=== How to complete this task ===
Find how many lines of the listing below include the word "neck", then report the number by itself.

=== Excerpted records ===
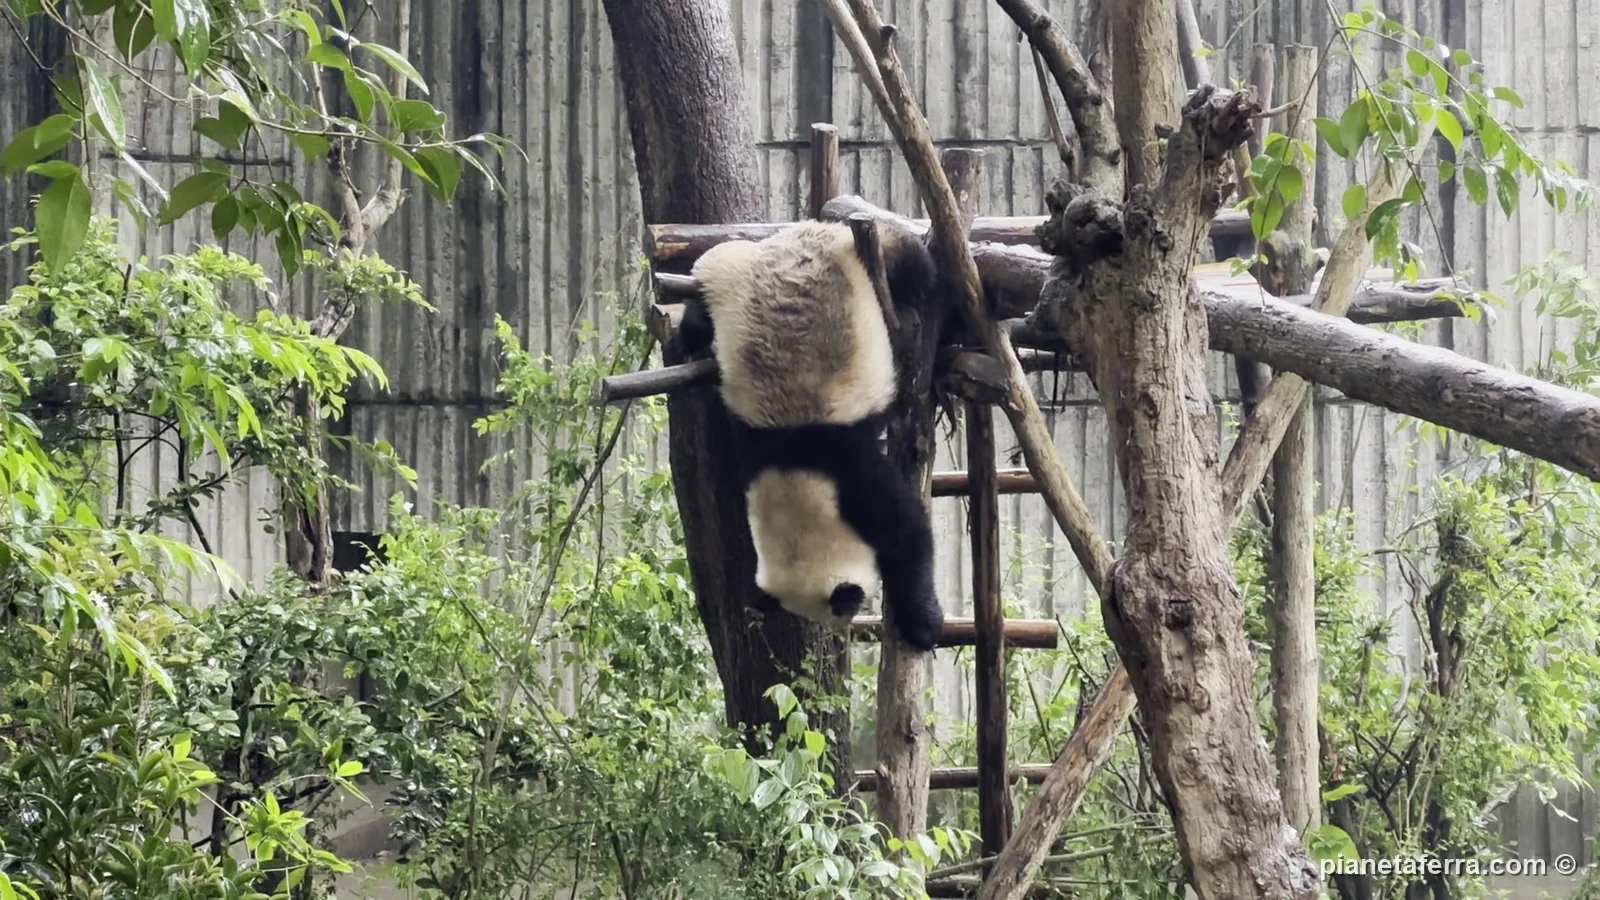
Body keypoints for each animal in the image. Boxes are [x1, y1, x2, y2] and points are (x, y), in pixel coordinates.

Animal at [678, 218, 946, 653]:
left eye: (843, 607)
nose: (845, 624)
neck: (795, 467)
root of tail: (804, 229)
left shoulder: (851, 474)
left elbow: (909, 535)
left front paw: (924, 625)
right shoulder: (757, 453)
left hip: (861, 253)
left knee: (914, 266)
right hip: (733, 268)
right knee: (702, 299)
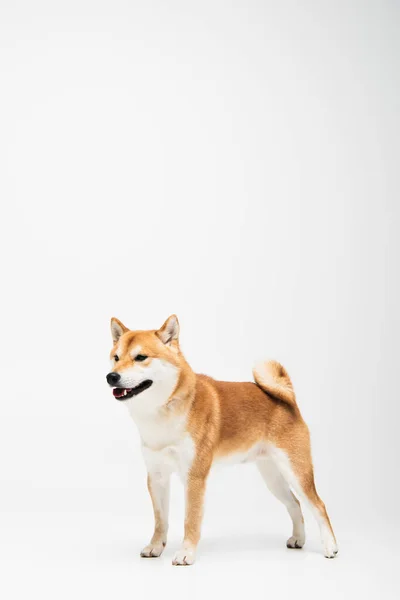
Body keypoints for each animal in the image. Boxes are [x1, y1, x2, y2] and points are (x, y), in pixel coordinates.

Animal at [106, 316, 338, 564]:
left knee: (318, 505)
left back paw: (330, 546)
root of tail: (289, 400)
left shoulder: (194, 477)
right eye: (116, 358)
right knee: (295, 504)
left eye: (141, 357)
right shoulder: (157, 476)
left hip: (296, 471)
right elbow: (160, 521)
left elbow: (190, 520)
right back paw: (298, 539)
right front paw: (155, 547)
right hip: (273, 477)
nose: (111, 377)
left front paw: (186, 553)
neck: (162, 412)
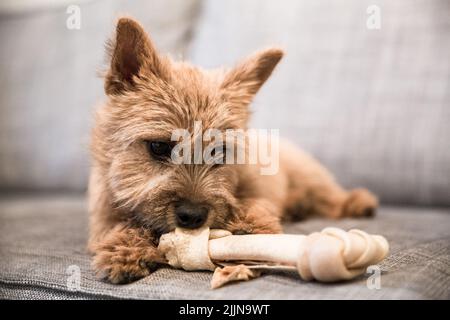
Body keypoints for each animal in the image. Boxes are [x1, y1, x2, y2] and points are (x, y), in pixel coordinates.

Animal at [88, 18, 376, 282]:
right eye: (159, 147)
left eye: (219, 151)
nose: (192, 216)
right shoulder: (102, 213)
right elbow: (118, 224)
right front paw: (125, 250)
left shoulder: (262, 187)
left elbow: (258, 204)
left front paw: (251, 228)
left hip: (310, 178)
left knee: (330, 197)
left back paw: (358, 202)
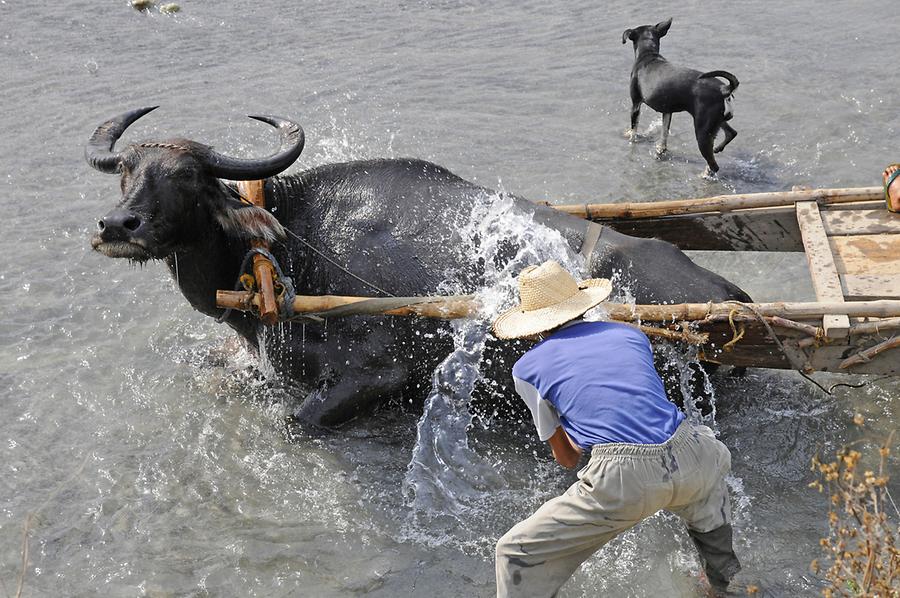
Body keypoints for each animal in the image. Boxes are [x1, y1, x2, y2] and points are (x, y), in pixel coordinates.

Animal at [86, 107, 751, 426]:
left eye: (189, 179)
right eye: (127, 171)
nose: (118, 226)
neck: (289, 251)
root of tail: (726, 292)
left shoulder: (374, 376)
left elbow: (295, 421)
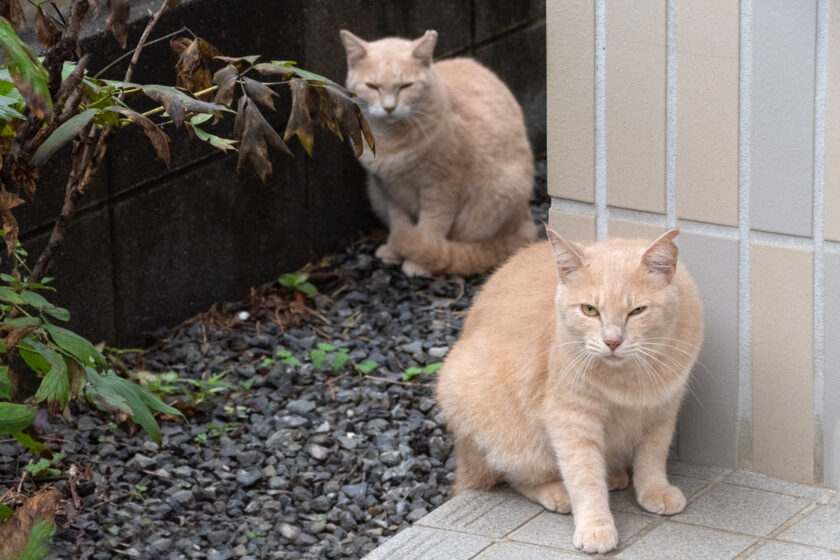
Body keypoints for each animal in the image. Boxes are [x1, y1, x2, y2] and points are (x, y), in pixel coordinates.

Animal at [338, 28, 536, 278]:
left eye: (405, 86)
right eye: (373, 86)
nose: (389, 108)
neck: (391, 141)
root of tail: (527, 220)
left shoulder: (441, 188)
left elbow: (432, 226)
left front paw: (418, 260)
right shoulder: (389, 189)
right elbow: (399, 221)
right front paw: (395, 248)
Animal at [436, 230, 704, 552]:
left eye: (637, 311)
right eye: (590, 310)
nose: (612, 341)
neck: (628, 379)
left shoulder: (662, 410)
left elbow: (652, 456)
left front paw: (654, 490)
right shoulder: (571, 418)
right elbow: (584, 475)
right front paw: (595, 527)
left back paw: (614, 474)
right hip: (503, 430)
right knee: (515, 475)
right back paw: (559, 492)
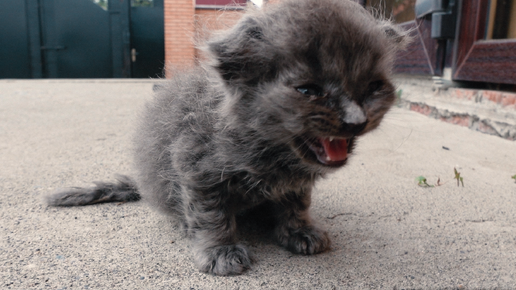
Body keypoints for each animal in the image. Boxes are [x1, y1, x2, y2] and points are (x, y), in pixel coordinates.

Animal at [46, 0, 408, 276]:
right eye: (309, 90)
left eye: (373, 87)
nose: (355, 121)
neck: (270, 152)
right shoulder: (196, 169)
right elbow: (211, 216)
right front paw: (219, 250)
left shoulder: (295, 183)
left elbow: (295, 204)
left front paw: (298, 230)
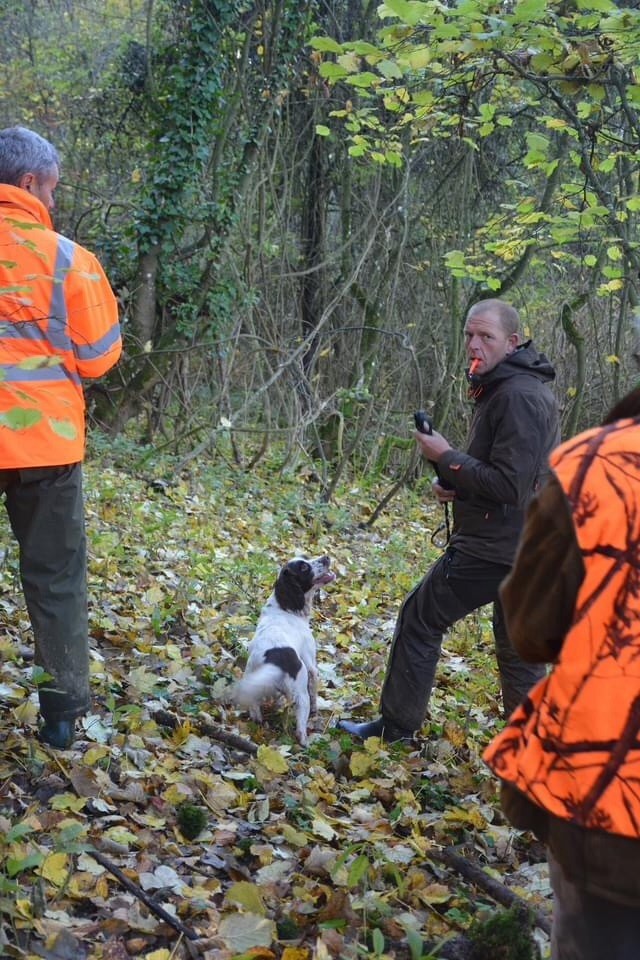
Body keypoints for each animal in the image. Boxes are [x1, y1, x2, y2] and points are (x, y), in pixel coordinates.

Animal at [234, 552, 336, 748]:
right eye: (304, 567)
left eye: (305, 556)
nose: (326, 557)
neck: (284, 608)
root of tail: (273, 662)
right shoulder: (311, 666)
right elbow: (314, 692)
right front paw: (316, 710)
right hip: (300, 696)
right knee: (300, 730)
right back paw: (306, 743)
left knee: (255, 710)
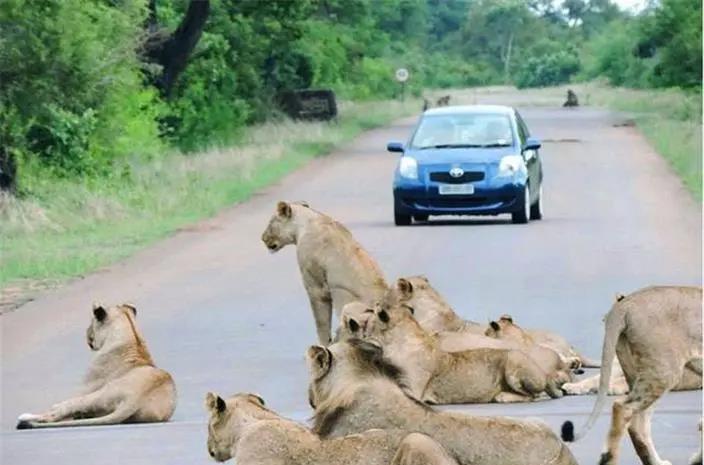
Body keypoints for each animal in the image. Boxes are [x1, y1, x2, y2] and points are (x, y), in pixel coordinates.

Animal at [16, 304, 176, 428]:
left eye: (91, 322)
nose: (86, 334)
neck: (133, 338)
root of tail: (136, 399)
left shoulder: (85, 388)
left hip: (96, 395)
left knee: (58, 411)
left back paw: (26, 417)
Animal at [262, 200, 388, 344]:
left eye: (271, 222)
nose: (262, 238)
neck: (307, 221)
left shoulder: (315, 287)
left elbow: (321, 323)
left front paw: (322, 344)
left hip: (349, 310)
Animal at [560, 284, 700, 464]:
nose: (604, 321)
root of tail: (626, 306)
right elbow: (597, 380)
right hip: (663, 373)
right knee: (627, 413)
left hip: (653, 375)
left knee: (635, 421)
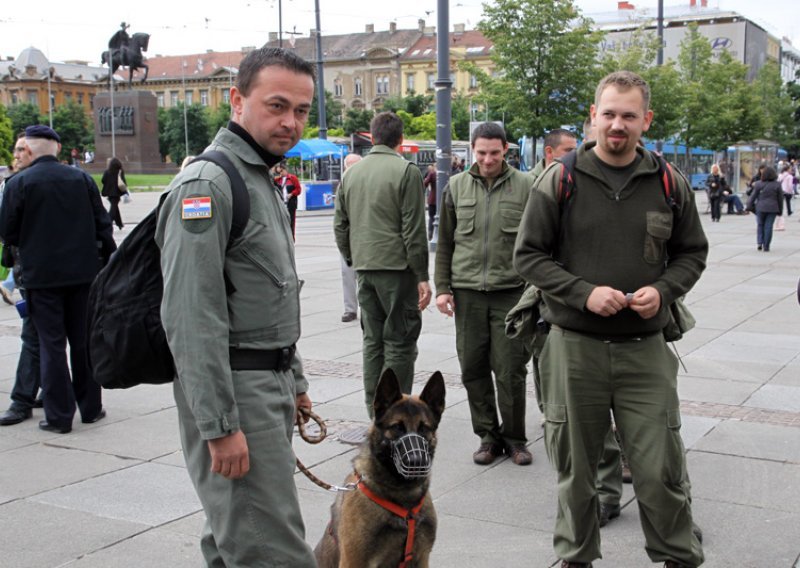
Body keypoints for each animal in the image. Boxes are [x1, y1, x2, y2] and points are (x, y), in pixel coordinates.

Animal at [316, 368, 446, 568]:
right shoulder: (354, 561)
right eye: (397, 427)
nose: (416, 461)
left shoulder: (421, 558)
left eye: (424, 428)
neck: (403, 498)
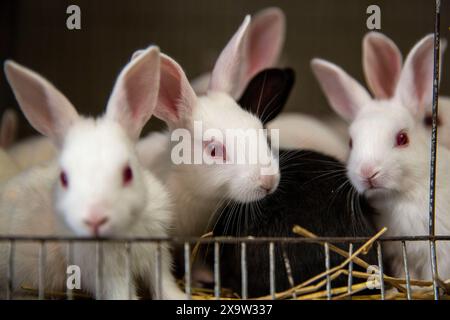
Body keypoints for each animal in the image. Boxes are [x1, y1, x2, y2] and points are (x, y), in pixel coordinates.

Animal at [0, 45, 185, 300]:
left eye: (128, 173)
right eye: (64, 178)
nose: (95, 219)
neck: (125, 231)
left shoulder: (157, 254)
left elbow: (164, 283)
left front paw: (180, 297)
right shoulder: (105, 274)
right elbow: (122, 294)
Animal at [312, 33, 450, 282]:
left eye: (403, 138)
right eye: (351, 142)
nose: (368, 172)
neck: (400, 197)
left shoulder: (439, 256)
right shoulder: (399, 257)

=== Result of this exercise ===
12